## [Request]
Return the lines below in which the string "made" occurs.

═══ Records for the exercise ═══

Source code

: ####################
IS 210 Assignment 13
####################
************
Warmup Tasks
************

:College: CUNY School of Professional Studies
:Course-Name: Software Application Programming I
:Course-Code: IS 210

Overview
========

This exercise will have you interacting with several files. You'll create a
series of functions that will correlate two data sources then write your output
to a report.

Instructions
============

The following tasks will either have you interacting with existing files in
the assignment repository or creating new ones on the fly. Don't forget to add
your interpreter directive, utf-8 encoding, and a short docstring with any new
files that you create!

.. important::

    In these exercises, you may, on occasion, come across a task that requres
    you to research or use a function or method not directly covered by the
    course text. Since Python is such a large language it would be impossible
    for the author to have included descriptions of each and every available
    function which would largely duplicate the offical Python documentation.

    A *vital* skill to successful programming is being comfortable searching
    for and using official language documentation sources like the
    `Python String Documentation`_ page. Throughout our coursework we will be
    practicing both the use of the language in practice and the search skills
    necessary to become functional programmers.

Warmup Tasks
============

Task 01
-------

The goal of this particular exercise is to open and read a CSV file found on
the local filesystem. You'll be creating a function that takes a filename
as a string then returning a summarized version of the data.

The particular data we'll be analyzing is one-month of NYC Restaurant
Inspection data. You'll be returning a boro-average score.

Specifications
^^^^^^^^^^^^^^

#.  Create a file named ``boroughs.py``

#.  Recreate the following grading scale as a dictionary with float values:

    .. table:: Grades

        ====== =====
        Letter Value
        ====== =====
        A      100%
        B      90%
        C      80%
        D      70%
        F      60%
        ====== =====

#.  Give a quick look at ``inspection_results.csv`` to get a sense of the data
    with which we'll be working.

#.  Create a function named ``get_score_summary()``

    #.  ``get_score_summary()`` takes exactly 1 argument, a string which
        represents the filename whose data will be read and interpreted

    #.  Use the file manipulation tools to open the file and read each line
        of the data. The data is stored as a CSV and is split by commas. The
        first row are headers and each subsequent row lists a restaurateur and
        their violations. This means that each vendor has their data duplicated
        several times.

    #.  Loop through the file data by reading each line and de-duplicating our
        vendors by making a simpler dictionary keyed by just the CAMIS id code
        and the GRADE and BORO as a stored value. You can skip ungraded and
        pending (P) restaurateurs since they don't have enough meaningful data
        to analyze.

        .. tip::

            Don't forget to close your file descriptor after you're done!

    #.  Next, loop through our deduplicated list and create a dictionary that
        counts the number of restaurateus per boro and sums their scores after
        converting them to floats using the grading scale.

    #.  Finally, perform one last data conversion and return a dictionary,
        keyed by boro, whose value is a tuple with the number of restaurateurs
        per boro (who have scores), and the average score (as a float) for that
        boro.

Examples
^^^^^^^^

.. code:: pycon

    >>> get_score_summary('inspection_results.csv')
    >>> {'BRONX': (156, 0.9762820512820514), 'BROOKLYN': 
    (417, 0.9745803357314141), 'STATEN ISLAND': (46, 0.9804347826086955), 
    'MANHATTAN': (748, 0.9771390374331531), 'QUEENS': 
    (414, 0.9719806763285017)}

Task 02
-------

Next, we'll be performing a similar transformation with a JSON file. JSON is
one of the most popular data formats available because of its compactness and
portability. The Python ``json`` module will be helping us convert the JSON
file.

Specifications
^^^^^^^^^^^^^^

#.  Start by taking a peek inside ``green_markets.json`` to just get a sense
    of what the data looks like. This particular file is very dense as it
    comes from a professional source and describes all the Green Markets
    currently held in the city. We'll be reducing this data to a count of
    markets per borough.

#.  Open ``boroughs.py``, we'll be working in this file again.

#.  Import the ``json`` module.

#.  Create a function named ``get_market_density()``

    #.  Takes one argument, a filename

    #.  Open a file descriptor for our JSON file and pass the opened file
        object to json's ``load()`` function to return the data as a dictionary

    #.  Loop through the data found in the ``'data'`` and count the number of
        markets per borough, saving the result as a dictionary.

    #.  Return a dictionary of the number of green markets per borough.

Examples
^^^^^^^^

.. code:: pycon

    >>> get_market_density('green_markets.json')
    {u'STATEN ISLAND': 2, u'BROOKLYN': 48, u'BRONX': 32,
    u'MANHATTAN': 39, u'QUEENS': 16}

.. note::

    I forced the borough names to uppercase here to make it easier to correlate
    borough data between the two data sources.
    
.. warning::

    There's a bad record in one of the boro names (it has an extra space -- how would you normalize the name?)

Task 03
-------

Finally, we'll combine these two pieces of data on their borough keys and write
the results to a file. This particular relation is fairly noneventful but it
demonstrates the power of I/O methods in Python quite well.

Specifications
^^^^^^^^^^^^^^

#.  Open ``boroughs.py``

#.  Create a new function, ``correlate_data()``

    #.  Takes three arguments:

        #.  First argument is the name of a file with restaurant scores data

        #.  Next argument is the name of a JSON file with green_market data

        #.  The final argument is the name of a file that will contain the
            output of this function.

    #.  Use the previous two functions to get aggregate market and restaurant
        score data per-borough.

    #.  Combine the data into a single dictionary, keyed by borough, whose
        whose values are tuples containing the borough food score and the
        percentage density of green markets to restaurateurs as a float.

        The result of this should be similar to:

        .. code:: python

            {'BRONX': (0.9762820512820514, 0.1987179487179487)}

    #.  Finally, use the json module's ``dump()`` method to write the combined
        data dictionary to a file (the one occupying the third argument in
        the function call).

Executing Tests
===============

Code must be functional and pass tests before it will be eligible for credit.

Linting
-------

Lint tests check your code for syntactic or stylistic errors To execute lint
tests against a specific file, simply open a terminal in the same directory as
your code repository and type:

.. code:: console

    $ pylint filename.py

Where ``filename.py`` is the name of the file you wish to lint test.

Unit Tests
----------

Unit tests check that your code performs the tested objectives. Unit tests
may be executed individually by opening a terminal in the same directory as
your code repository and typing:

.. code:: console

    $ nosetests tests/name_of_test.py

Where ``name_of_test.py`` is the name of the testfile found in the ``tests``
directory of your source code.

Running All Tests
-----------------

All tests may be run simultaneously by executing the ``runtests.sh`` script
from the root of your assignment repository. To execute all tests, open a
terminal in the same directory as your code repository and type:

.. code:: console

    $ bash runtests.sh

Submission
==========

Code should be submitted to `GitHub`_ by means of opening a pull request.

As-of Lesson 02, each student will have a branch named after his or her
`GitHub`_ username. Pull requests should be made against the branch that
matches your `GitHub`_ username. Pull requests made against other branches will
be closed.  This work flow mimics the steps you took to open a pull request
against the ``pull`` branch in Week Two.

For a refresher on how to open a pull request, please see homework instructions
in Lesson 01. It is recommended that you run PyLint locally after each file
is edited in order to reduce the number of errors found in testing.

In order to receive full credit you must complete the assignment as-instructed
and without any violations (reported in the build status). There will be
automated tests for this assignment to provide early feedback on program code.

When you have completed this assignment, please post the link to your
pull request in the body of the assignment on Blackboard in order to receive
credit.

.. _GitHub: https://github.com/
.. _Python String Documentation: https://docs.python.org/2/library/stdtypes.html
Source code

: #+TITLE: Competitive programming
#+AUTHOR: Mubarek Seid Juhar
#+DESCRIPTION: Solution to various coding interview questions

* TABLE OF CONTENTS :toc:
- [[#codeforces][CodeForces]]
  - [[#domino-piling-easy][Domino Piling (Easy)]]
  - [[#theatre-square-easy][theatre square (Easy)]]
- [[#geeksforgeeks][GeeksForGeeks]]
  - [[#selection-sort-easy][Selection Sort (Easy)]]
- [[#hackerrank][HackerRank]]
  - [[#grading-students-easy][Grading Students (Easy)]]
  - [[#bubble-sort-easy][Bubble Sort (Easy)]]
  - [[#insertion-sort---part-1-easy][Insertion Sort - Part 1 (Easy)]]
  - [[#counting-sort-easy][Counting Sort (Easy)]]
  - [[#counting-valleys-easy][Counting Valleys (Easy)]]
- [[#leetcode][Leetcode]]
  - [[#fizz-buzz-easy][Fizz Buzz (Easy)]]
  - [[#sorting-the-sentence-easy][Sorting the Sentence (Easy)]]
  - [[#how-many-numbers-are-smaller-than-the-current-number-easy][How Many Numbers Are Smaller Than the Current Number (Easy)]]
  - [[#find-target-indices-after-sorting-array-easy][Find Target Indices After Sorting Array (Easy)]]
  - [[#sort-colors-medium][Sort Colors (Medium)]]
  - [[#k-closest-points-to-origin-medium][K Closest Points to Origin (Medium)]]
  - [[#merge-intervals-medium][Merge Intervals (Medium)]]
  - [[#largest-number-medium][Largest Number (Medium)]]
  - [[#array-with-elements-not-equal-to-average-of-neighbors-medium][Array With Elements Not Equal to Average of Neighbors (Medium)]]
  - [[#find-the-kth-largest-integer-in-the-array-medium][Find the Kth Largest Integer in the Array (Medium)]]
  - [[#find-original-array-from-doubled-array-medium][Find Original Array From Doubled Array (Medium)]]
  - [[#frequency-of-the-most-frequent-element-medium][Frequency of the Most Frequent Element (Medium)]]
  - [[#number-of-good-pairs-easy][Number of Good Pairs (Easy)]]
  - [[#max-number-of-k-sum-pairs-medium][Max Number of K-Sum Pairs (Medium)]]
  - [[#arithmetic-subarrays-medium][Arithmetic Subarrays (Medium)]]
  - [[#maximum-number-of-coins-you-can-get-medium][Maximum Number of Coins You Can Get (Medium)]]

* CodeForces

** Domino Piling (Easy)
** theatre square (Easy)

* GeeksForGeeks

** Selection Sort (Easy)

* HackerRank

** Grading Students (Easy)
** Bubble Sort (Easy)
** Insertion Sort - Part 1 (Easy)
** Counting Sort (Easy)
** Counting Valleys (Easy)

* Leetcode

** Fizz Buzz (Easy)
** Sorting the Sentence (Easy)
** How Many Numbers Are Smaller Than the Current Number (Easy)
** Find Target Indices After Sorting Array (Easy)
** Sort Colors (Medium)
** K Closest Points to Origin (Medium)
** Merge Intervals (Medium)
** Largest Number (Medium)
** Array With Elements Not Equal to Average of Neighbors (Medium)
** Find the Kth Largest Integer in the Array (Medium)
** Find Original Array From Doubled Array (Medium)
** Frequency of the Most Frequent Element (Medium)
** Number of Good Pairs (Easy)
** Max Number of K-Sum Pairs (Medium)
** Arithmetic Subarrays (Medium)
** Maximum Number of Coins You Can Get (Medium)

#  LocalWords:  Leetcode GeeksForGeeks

═══

## [Exercise output]
`GitHub`_ username. Pull requests should be made against the branch that
matches your `GitHub`_ username. Pull requests made against other branches will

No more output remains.